| Documento de origem |

*****

INDISCRIÇÃO (Christmas in Connecticut, 1945, Warner Bros, 101min) Direção: Peter Godfrey. Roteiro: Lionel Houser, Adele Commandini, estória de Aileen Hamilton. Fotografia: Carl Guthrie. Montagem: Frank Magee. Música: Frederick Hollander. Figurino: Milo Anderson. Direção de arte/cenários: Stanley Fleischer/Casey Roberts. Produção executiva: Jack L. Warner. Produção: William Jacobs. Elenco: Barbara Stanwyck, Dennis Morgan, Sydney Greenstreet, Reginald Gardiner, S. Z. Sakall, Robert Shayne, Una O'Connor, Frank Jenks, Joyce Compton, Dick Elliott. Estreia: 11/8/45
O fim da II Guerra Mundial, em agosto de 1945, não foi um alívio apenas econômico e social: parecia que finalmente, com a derrota da Alemanha nazista, as coisas iriam voltar ao normal, inclusive em Hollywood. Era hora de comemorar a vitória e ter esperanças de um futuro mais auspicioso - e antes que filmes sobre o conflito e seus personagens começassem a pipocar nos cinemas, contando a história já com gostinho de ufanismo, nada mais certeiro do que agradar ao público com comédias leves e despretensiosas, que combinassem com o novo astral. E um dos primeiros filmes a se beneficiarem dessa euforia não poderia caber melhor nessa receita: dirigido pelo britânico Peter Godfrey (um nome reconhecido dos palcos ingleses), "Indiscrição" é uma deliciosa comédia romântica, estrelada por uma atriz mais lembrada por seus papéis dramáticos do que por seus dotes cômicos. Uma bela surpresa para muitos, o show maior do filme de Godfrey é de Barbara Stanwyck, que herdou a protagonista com a saída de Bette Davis do projeto.

*****

| Tarefa escrita |
Reescreva de forma mais curta o parágrafo da resenha sobre o filme Indiscrição que começa com "O fim da II Guerra Mundial", mantendo os fatos principais.

*****

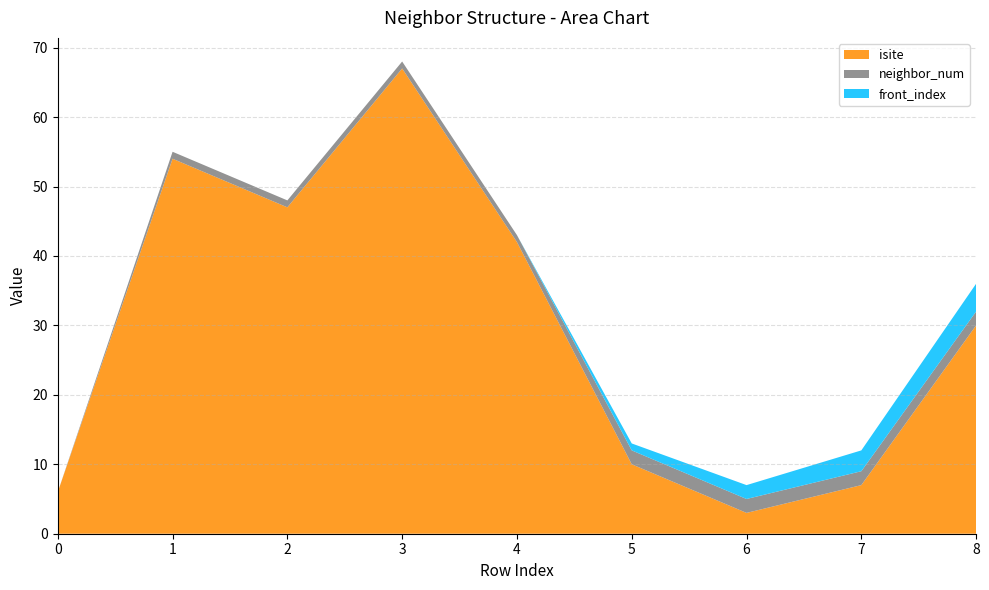

Reading right to left, transcribe all the data shown in this chart.

isite: 30	7	3	10	42	67	47	54	6
neighbor_num: 2	2	2	2	1	1	1	1	0
front_index: 4	3	2	1	0	0	0	0	0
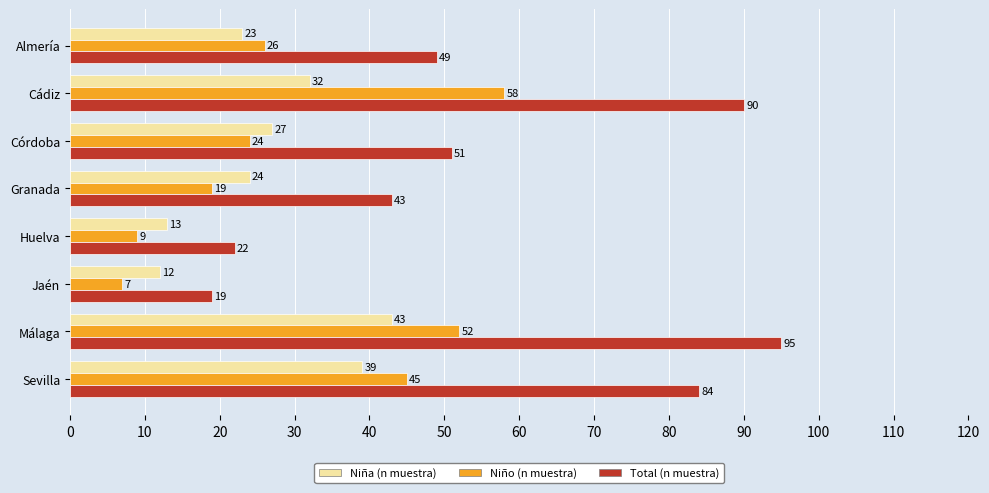

What is the average value of the Niño (n muestra) series?

30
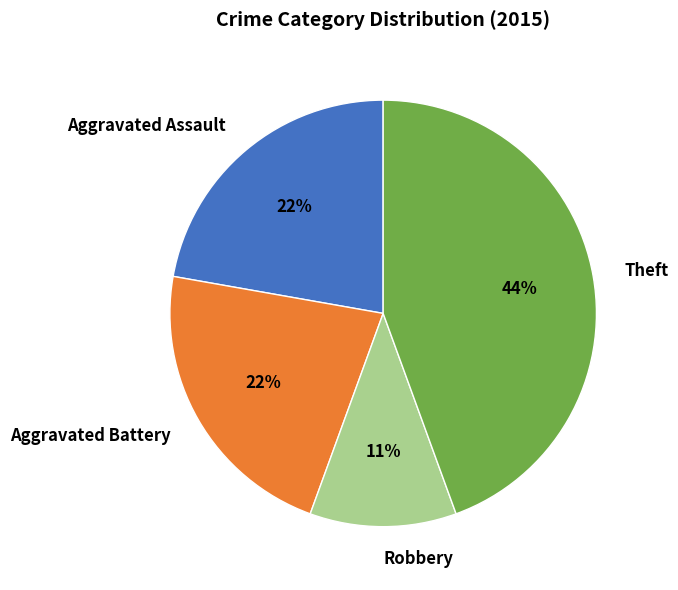

Does any single category account for the majority?

No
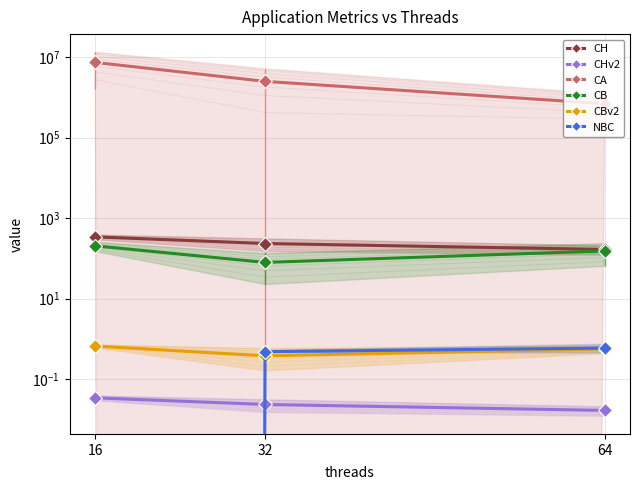

Is this an area chart (filled region under the line)?

No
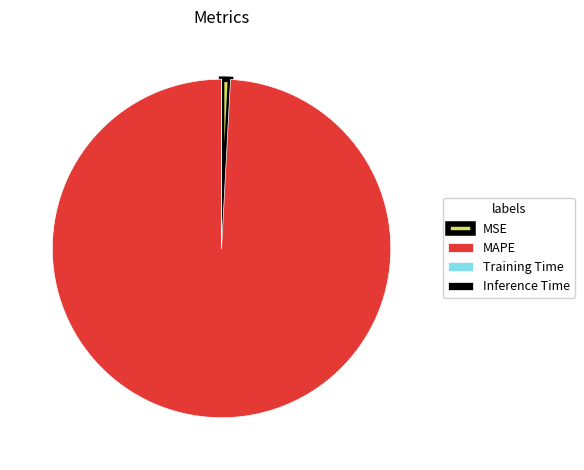

What is the largest slice in the pie chart?

MAPE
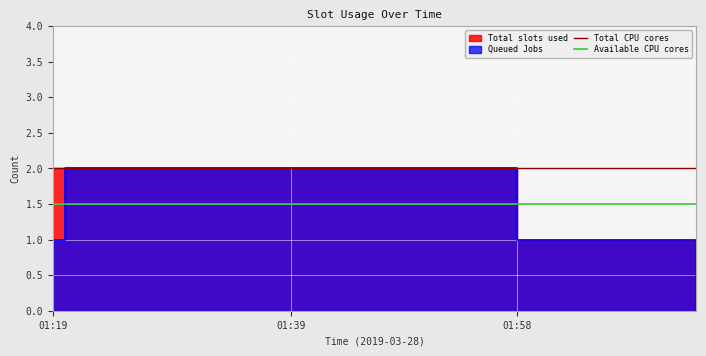

What is the spread (max minus min) of values at 01:39?

0.5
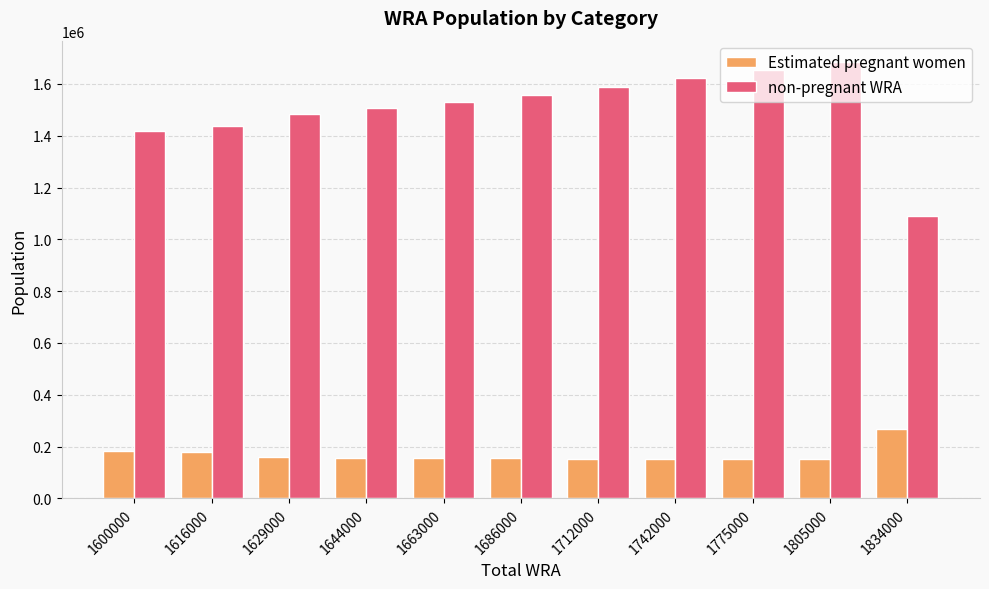

What is the difference between the Estimated pregnant women values at 1775000 and 1686000?

2139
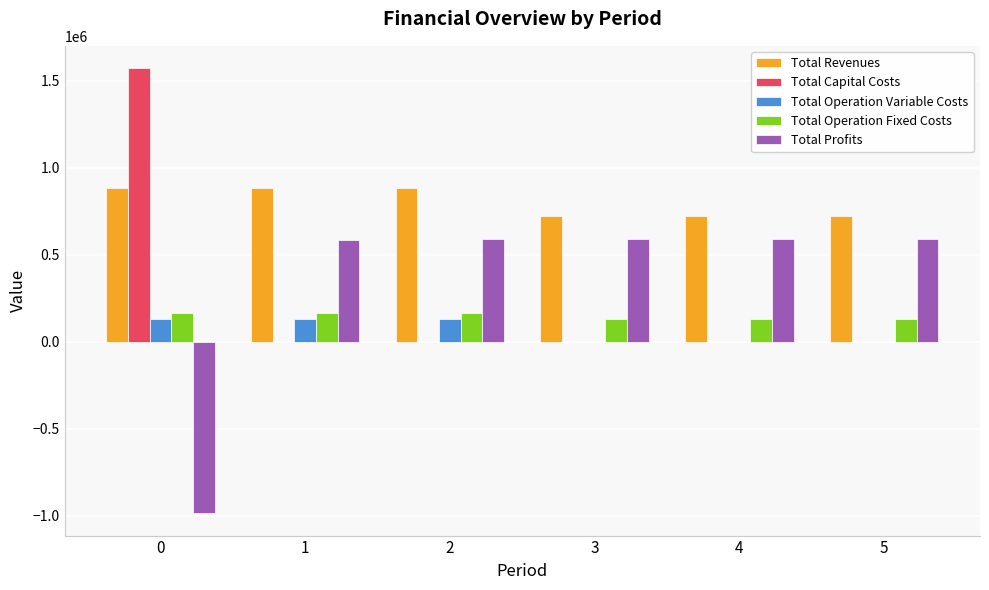

What is the sum of all Total Capital Costs values?

1571768.0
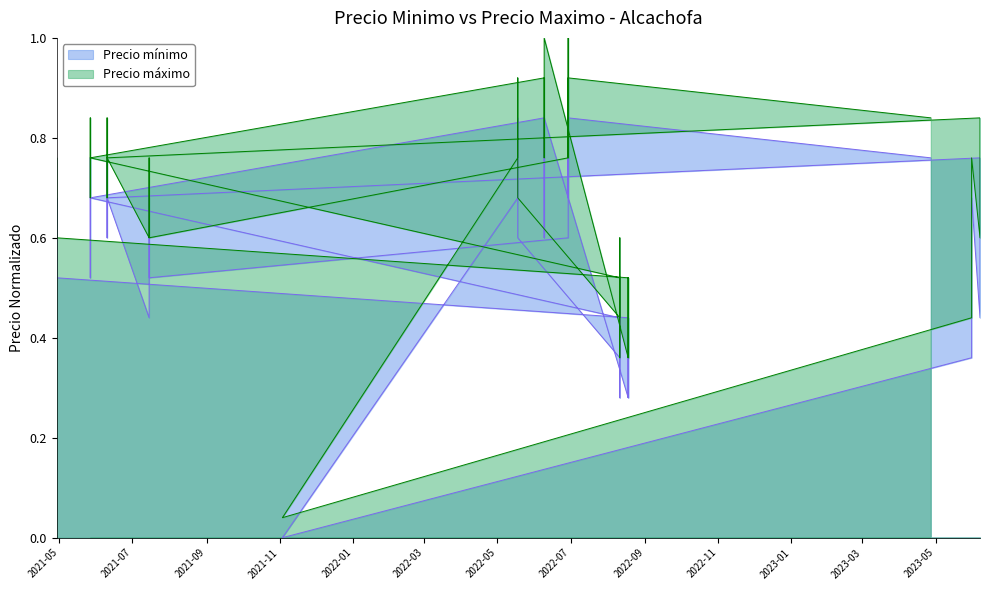

Is it true that Precio minimo equals 0.7 at 2021-05-27?

True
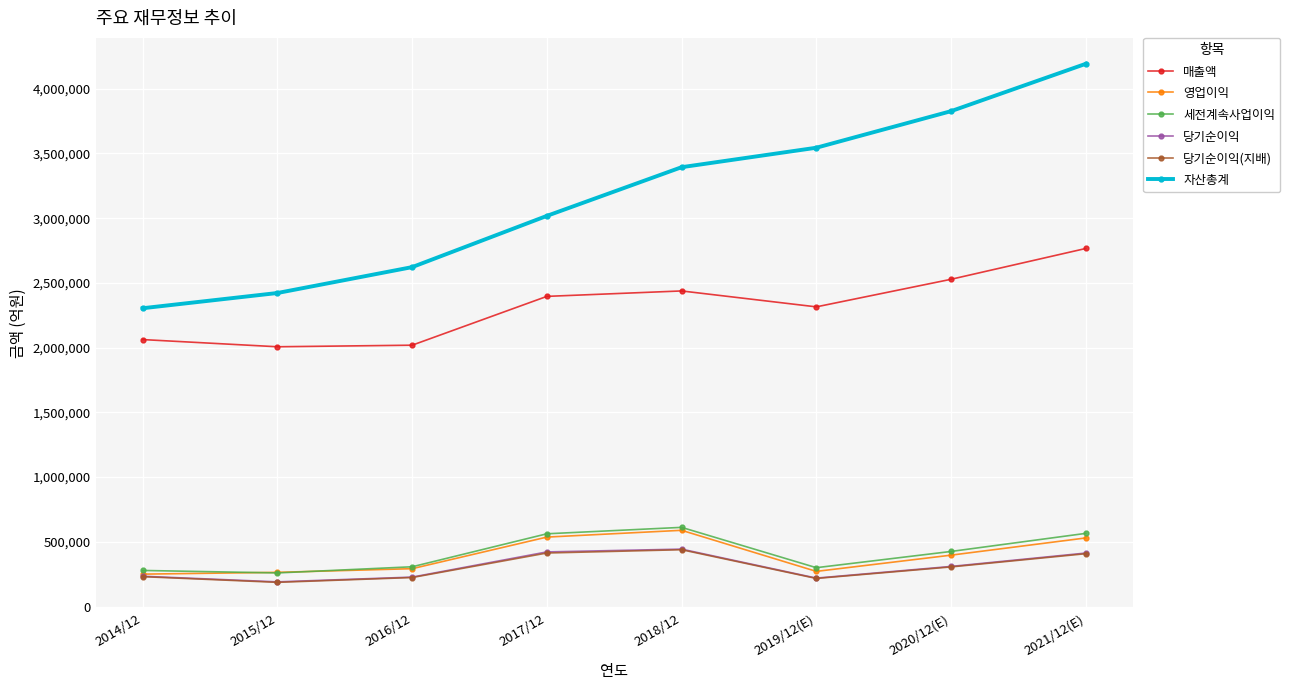

Which series has the largest range (max minus min)?

자산총계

*****

| Resposta da tarefa |
Com o fim da II Guerra Mundial, em agosto de 1945, e a derrota da Alemanha nazista, parecia que tudo voltaria ao normal, inclusive em Hollywood. Antes dos filmes sobre o conflito chegarem aos cinemas, o clima pedia comédias leves para agradar ao público. "Indiscrição", dirigido pelo britânico Peter Godfrey, nome conhecido dos palcos ingleses, foi um dos primeiros a aproveitar essa euforia. É uma comédia romântica, e o grande destaque é Barbara Stanwyck, atriz mais lembrada por papéis dramáticos, que ficou com a protagonista depois que Bette Davis saiu do projeto.